Although nineteen illustrators (plus Robert Crumb) have been referenced in this post, that only scratches the surface. Early illustrations by George Roux and Frank Merrill may be seen here. The University of Minnesota has 450 illustrated editions collected by Lionel Johnson as of the year 2000. And there is a partial list at the Robert Louis Stevenson Archive. Possibly no book except Alice In Wonderland has had more good illustrators work on it, and this is still happening. In 2015 the V & A Award for book illustration went to Sterling Hundley for the Folio Society edition of Treasure Island. (None of those illos are reproduced here.) Most of the illustrated editions mentioned in the post are out of print. I have avoided more recent English illustrated editions — Michael Foreman’s 2009 version is, I think, the only exception. In-print editions besides the Hundley and Michael Foreman’s include those of Mervyn Peake, John Lawrence, Matthew Cruikshank, Robert Ingpen, and many others. Condensed or edited editions abound and are to be avoided.

Non-illustrated editions of interest include the 1905 “Biographical” edition with essays by Stevenson and his wife, and a 1909 annotated edition.

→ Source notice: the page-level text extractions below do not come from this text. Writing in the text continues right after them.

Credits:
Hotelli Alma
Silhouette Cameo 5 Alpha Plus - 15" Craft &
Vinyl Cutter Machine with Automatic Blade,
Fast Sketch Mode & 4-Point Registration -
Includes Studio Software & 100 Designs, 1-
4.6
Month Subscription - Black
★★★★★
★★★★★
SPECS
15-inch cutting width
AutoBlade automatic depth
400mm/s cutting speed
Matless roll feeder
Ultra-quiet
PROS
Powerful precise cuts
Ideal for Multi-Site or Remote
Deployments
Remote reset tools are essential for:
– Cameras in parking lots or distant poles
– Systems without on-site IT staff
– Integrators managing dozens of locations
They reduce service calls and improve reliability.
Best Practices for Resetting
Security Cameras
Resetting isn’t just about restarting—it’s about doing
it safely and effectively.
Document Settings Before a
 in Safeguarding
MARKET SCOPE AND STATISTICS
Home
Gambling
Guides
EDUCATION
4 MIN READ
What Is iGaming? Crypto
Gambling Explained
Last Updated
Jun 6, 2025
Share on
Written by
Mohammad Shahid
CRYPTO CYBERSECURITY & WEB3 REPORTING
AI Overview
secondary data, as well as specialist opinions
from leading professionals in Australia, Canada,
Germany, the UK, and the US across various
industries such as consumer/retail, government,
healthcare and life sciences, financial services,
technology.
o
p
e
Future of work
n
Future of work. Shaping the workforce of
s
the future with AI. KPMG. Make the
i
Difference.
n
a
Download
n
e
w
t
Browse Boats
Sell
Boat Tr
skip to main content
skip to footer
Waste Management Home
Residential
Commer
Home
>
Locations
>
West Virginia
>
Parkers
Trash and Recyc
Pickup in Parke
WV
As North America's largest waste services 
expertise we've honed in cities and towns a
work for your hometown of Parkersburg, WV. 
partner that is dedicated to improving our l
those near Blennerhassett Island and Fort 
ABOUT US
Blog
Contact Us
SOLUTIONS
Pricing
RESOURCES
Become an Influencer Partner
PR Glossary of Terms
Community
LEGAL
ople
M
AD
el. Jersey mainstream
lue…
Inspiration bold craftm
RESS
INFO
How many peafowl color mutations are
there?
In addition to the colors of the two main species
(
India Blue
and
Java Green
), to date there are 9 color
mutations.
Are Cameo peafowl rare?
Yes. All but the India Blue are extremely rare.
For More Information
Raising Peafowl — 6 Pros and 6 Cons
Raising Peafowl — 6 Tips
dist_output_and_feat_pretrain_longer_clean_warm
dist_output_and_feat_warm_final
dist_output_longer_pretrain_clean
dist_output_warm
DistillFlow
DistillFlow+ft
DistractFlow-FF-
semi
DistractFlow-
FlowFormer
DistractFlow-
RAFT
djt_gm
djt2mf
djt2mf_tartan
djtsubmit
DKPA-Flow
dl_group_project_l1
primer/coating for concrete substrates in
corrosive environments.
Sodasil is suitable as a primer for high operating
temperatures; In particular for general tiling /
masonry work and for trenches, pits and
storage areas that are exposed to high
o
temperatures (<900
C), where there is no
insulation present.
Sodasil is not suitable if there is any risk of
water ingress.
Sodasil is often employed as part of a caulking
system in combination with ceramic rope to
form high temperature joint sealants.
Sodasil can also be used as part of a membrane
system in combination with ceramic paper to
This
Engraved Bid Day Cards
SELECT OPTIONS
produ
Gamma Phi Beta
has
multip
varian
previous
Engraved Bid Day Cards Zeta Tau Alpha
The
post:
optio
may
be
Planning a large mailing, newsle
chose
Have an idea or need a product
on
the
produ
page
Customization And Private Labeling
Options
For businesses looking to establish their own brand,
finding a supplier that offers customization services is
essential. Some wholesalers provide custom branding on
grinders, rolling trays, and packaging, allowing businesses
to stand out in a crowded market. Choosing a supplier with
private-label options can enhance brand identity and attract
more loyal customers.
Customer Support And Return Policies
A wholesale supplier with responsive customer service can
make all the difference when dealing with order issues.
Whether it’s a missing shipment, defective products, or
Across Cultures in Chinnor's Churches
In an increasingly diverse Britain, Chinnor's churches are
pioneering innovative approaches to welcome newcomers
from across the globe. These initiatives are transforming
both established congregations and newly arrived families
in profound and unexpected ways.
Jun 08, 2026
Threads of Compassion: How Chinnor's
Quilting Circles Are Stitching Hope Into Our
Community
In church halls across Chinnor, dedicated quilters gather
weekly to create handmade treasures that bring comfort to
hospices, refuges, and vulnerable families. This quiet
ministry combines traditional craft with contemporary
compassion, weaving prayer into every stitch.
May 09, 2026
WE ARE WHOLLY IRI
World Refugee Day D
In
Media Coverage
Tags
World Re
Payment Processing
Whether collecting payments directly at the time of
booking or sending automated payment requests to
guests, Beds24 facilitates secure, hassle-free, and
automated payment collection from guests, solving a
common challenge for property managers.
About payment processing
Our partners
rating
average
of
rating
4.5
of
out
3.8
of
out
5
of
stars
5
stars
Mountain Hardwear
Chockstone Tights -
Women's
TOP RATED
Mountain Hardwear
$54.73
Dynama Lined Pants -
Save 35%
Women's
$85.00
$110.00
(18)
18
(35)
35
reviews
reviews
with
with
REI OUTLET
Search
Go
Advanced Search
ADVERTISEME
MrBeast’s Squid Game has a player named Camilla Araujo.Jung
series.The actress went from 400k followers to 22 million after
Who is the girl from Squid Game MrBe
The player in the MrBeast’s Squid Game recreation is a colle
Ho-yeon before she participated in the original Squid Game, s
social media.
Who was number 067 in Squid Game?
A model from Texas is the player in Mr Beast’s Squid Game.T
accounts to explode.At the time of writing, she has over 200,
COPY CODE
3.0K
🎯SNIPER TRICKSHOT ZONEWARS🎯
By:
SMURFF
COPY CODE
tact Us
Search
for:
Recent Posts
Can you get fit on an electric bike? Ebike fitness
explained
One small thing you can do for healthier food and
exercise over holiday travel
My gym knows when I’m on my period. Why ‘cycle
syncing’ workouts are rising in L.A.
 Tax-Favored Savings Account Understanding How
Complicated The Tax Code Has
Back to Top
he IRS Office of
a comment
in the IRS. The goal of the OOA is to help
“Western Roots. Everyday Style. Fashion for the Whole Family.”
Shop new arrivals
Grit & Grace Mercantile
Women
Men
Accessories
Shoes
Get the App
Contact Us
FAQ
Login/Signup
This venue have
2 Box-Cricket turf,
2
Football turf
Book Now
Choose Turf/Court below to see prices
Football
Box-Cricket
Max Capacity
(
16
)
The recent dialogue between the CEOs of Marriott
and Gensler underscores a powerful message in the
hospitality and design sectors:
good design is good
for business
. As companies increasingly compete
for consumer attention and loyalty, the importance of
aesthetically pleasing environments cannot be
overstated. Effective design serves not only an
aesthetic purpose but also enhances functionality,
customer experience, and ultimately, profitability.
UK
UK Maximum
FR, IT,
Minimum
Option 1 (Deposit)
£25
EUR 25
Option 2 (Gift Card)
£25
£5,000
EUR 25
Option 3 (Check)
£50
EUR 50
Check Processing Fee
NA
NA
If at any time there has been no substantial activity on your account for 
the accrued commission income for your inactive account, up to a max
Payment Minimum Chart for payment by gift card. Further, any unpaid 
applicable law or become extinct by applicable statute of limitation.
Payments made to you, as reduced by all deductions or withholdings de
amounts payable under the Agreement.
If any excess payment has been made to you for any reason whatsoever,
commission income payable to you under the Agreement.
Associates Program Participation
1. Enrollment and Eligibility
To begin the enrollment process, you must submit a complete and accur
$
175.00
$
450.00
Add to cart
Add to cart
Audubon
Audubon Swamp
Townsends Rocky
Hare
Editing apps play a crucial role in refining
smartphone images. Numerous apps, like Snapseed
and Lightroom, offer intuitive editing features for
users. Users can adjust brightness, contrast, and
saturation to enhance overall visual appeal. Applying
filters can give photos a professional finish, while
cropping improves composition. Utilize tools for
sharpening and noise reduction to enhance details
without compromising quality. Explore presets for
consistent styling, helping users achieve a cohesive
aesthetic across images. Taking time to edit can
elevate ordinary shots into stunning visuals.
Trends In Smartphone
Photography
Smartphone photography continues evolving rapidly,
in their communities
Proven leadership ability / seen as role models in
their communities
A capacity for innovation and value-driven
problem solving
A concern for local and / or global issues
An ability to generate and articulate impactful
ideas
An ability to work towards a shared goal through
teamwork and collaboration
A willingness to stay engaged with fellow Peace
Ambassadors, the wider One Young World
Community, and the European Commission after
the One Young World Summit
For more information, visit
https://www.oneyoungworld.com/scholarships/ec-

4 comments on “Good Books: Treasure Island by Robert Louis Stevenson; Good Movies: Treasure Island, 1950

  1. Ernesto Guevara says:

    Many thanks for the fine piece on Treasure Island-my very favourite book since childhood and I also loved the Disney film from that first matinee I saw so many years ago. Both Newton and Driscoll play their parts well. There have been many excellent film adaptations since, but this version remains my favourite.

    Cheers,
    Ernesto

  2. Phillip Minden says:

    Do you know if there’s an edition in print with Roux’ or Paget’s illustrations? I can only find an English/German version.